WHAT TO DO:
**A)** Retype the passage on Alaska's retirement plans from "While this is" up to and including "of Social Security.".
**B)** List every all-capital abbreviation that appears in the passage on Alaska's retirement plans.
**C)** Carry on the passage on Alaska's retirement plans from its last sentence.

Note: Teachers covered under the Teachers Retirement System (TRS) are not eligible to participate in the SBS-AP. Not all public safety employees of political subdivisions participate in the SBS-AP, only those of the state and the few political subdivisions that have adopted it. According to the Alaska Division of Retirement and Benefits, just 25 of 199 PERS employers offer access to the SBS-AP.
Definition of Plan Objectives
Employee communication materials for the plan continually refer to meeting employee objectives, but a well-defined pension plan objective is not clearly stated in authorizing statutes or the primary informational handbook. The defined contribution plan handbook says: “Your retirement plan is designed to keep pace with your career; on your very first day of work you are in control. Your defined contribution retirement account is participant-directed, requiring your attention and understanding as you choose investment funds that fit your needs.”
While this is a welcome approach, there ideally would be a more explicit statement of what the pension plan is working to achieve on behalf of participants. The SBS-AP handbook does not address the plan’s purpose other than noting it exists instead of Social Security.

ITEMS:
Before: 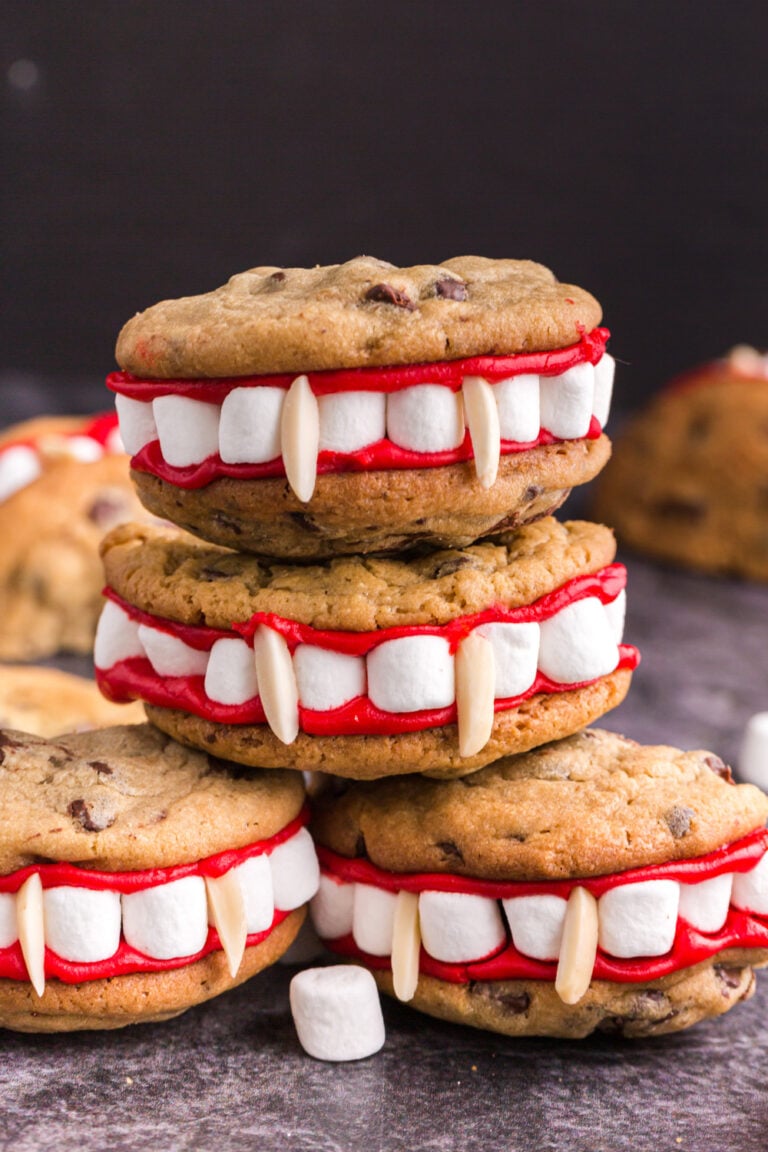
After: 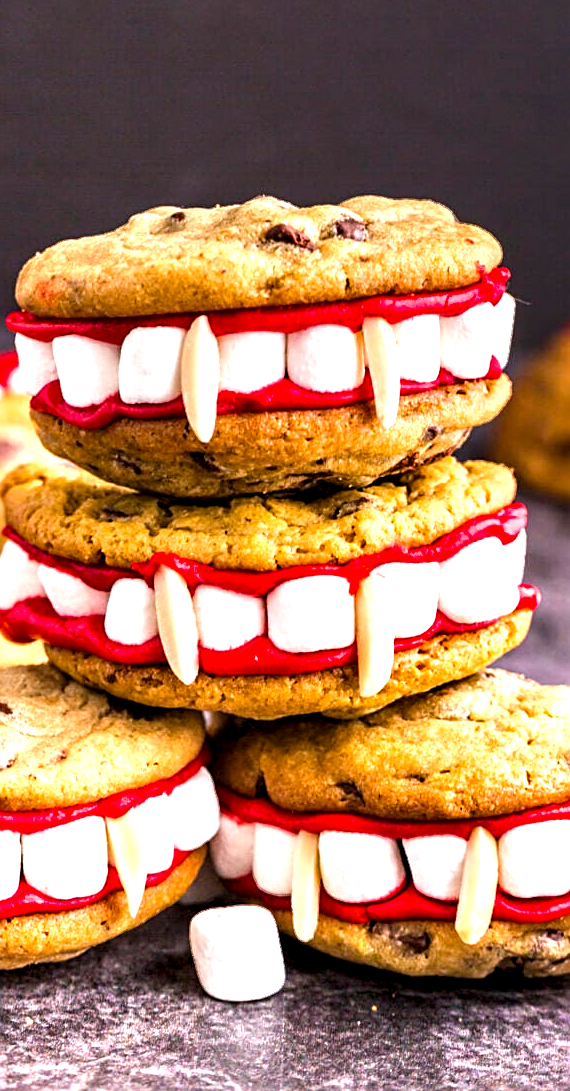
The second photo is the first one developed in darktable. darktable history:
contrast equalizer: y [[0.545, 0.572, 0.59, 0.59, 0.571, 0.545], [0.5 ×6], [0.5 ×6], [0 ×6], [0 ×6]]
crop and rotate: left 13.15%, top 5.251%, right 12.609%
sharpen: on, module defaults
exposure: exposure 0.935 EV, compensate highlight preservation false
color balance rgb: perceptual saturation grading › global saturation 25%, global vibrance 10%
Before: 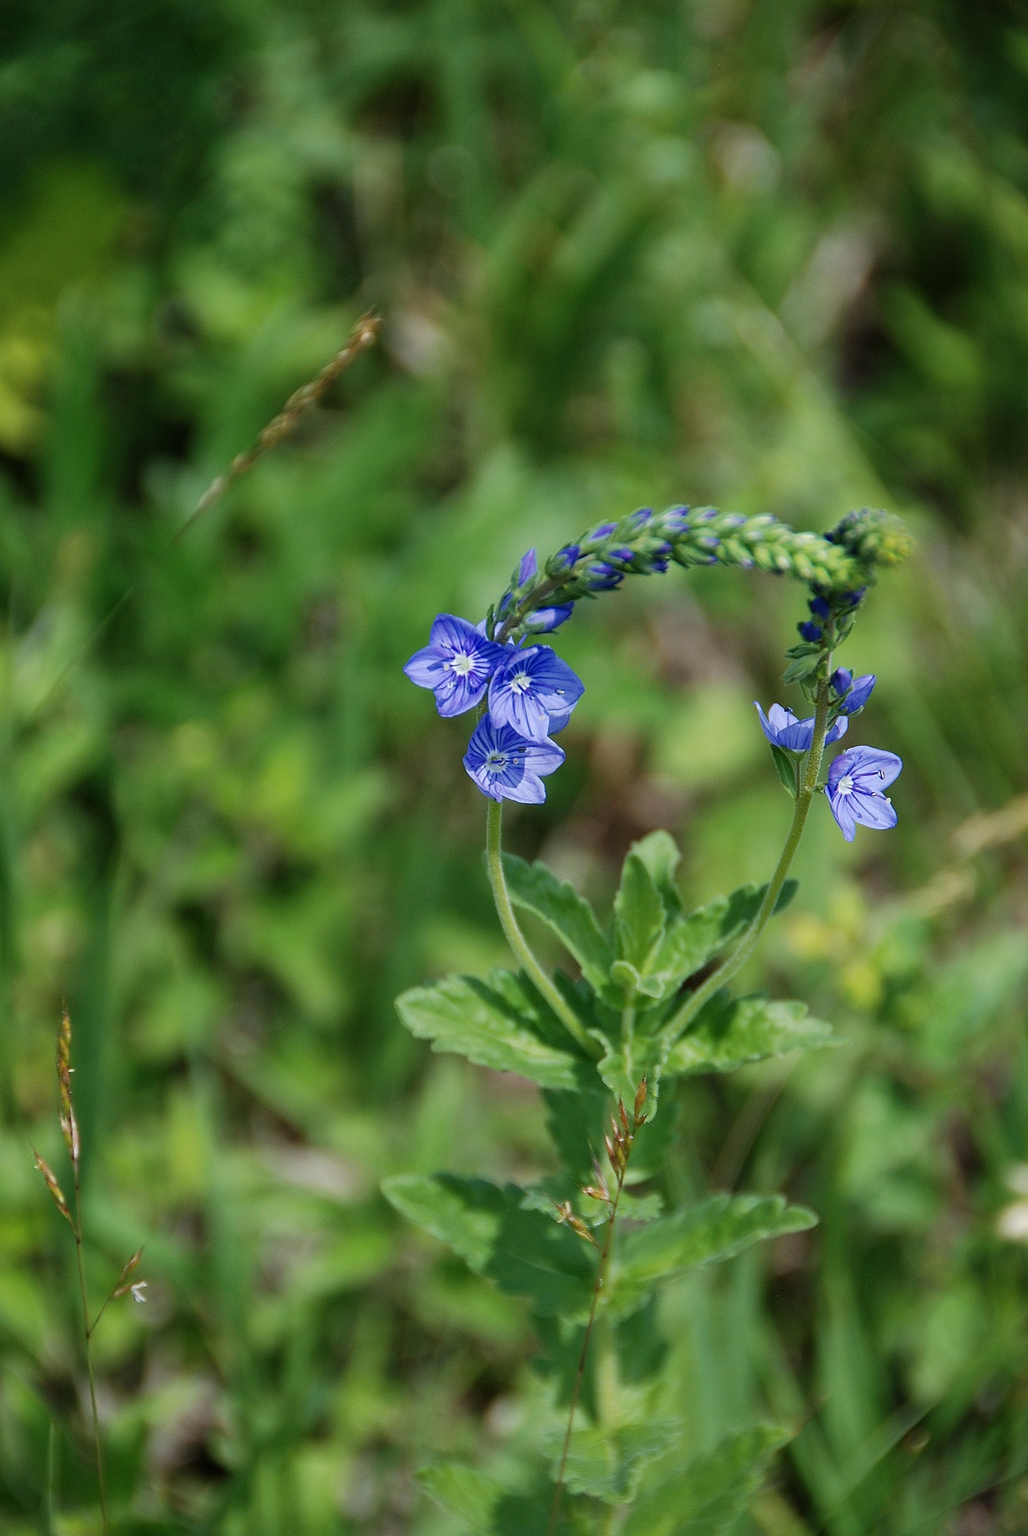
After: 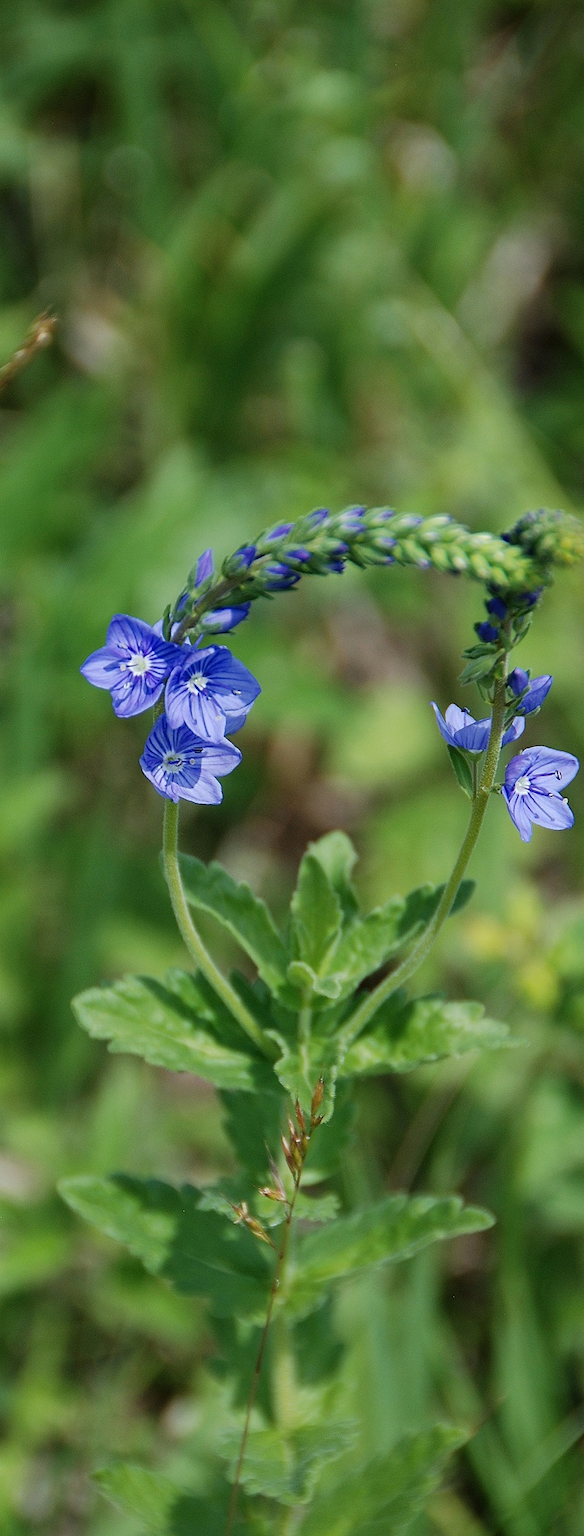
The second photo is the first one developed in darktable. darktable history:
crop: left 31.51%, top 0.007%, right 11.662%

ANSWERS TO THE EXERCISES:
**A)**
While this is a welcome approach, there ideally would be a more explicit statement of what the pension plan is working to achieve on behalf of participants. The SBS-AP handbook does not address the plan’s purpose other than noting it exists instead of Social Security.

**B)** TRS, SBS-AP, PERS

**C)**
Communication and Education
The DCR plan and SBS-AP make various communication and education services available to participants. Services range from group seminars and meetings to individualized advice and guidance offerings. Individual participants should be cautious about using higher-priced managed account services that may not be necessary.
New employees are automatically enrolled in the plan, and contributions are directed into an age-appropriate target date fund until the employee makes a positive election. This approach satisfies the auto-enroll best practice.
Given that state and most political subdivision public employees in Alaska do not participate in Social Security, total contribution rates (employer plus employee) of 13% for PERS employees and 15% for TRS employees are inadequate on their own to adequately fund a retirement benefit that will enable a retiree to maintain their standard of living following a career of employment.
Fortunately for PERS employees, when SBS-AP benefits are considered, the total employer and employee contribution rates increase by 12.26% for a total of 25.26% for PERS employees. Additionally, 3% of pay is contributed to the HRA benefit.
TRS employees, however, do not participate in the SBS-AP, leaving their 15% DCR contribution substantially below the target contribution range of 18-25% for those not covered by Social Security.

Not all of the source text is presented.